A verbatim repeat of the lines below is required, with the pictures removed.
=-=-=-=-=
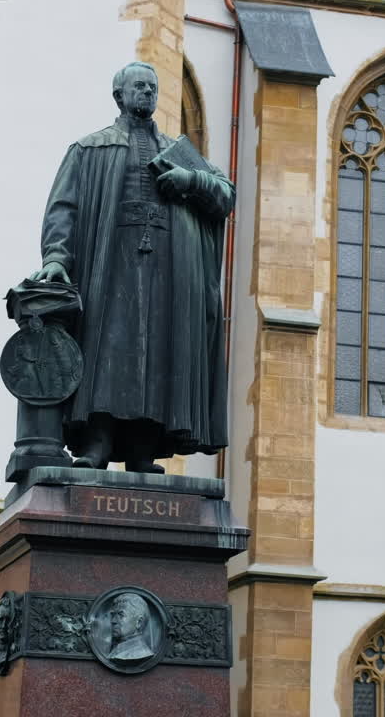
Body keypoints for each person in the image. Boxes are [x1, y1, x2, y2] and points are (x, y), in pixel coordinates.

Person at [30, 61, 235, 473]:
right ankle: (97, 443)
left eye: (152, 88)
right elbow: (63, 209)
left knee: (158, 354)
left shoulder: (177, 152)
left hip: (168, 270)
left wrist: (191, 181)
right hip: (109, 266)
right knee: (109, 351)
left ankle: (144, 449)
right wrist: (55, 257)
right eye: (139, 86)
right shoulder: (90, 148)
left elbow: (225, 194)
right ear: (119, 95)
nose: (147, 93)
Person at [107, 593, 155, 663]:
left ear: (139, 622)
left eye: (121, 615)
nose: (113, 621)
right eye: (113, 615)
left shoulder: (141, 653)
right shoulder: (115, 649)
=-=-=-=-=
● RESPONSE TO THIS EXERCISE
Body keypoints for each person in the image. Boxes are [x1, y1, x2, y2] and points are (x, y), in pixel coordinates.

Person at [30, 61, 235, 473]:
right ankle: (97, 443)
left eye: (152, 88)
right elbow: (63, 209)
left knee: (158, 354)
left shoulder: (177, 152)
left hip: (168, 270)
left wrist: (191, 181)
right hip: (109, 266)
right knee: (109, 351)
left ankle: (144, 449)
right wrist: (55, 257)
right eye: (139, 86)
right shoulder: (90, 148)
left elbow: (225, 194)
right ear: (119, 95)
nose: (147, 93)
Person at [107, 593, 155, 663]:
left ear: (139, 622)
left eye: (121, 615)
nose: (113, 621)
right eye: (113, 615)
left shoulder: (141, 653)
right shoulder: (115, 649)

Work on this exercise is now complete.